===== DATA RECORDS =====
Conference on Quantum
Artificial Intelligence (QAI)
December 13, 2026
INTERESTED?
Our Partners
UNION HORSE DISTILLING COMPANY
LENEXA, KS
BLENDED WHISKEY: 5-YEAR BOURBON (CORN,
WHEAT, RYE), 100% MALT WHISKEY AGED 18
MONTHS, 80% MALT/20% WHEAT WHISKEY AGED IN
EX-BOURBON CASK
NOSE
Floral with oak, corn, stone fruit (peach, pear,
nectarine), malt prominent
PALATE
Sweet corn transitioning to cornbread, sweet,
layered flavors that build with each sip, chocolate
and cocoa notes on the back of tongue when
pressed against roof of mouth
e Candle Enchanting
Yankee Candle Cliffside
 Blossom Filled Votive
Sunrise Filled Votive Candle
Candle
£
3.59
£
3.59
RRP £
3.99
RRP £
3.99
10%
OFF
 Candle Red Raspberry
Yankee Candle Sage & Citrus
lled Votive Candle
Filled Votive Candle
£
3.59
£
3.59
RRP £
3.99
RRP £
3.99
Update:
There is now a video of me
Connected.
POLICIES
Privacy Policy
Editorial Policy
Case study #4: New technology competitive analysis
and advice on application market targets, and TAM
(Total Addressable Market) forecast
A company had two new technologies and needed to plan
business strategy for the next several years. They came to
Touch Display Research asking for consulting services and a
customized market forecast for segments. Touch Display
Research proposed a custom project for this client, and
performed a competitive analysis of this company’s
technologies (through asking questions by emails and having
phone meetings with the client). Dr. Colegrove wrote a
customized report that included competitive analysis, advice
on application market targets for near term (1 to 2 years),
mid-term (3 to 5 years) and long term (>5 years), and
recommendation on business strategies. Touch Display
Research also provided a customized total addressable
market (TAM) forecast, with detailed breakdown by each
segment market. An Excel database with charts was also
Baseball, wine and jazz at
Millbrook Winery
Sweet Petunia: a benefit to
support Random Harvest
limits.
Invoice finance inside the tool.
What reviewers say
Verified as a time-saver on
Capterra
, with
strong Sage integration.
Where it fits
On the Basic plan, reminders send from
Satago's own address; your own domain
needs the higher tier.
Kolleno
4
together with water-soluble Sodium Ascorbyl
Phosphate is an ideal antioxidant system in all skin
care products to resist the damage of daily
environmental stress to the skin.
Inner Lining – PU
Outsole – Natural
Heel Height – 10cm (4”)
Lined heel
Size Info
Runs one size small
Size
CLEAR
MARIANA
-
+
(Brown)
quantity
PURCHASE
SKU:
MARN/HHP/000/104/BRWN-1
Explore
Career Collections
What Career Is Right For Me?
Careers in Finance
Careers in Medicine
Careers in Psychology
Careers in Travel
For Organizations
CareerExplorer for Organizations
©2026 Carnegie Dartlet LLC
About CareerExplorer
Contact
=====
# PROMPT
Word for word, please print every line from the beginning of the records to the line bearing "(Total Addressable Market) forecast", counting both ends and stopping there.

# EXPECTED ANSWER
Conference on Quantum
Artificial Intelligence (QAI)
December 13, 2026
INTERESTED?
Our Partners
UNION HORSE DISTILLING COMPANY
LENEXA, KS
BLENDED WHISKEY: 5-YEAR BOURBON (CORN,
WHEAT, RYE), 100% MALT WHISKEY AGED 18
MONTHS, 80% MALT/20% WHEAT WHISKEY AGED IN
EX-BOURBON CASK
NOSE
Floral with oak, corn, stone fruit (peach, pear,
nectarine), malt prominent
PALATE
Sweet corn transitioning to cornbread, sweet,
layered flavors that build with each sip, chocolate
and cocoa notes on the back of tongue when
pressed against roof of mouth
e Candle Enchanting
Yankee Candle Cliffside
 Blossom Filled Votive
Sunrise Filled Votive Candle
Candle
£
3.59
£
3.59
RRP £
3.99
RRP £
3.99
10%
OFF
 Candle Red Raspberry
Yankee Candle Sage & Citrus
lled Votive Candle
Filled Votive Candle
£
3.59
£
3.59
RRP £
3.99
RRP £
3.99
Update:
There is now a video of me
Connected.
POLICIES
Privacy Policy
Editorial Policy
Case study #4: New technology competitive analysis
and advice on application market targets, and TAM
(Total Addressable Market) forecast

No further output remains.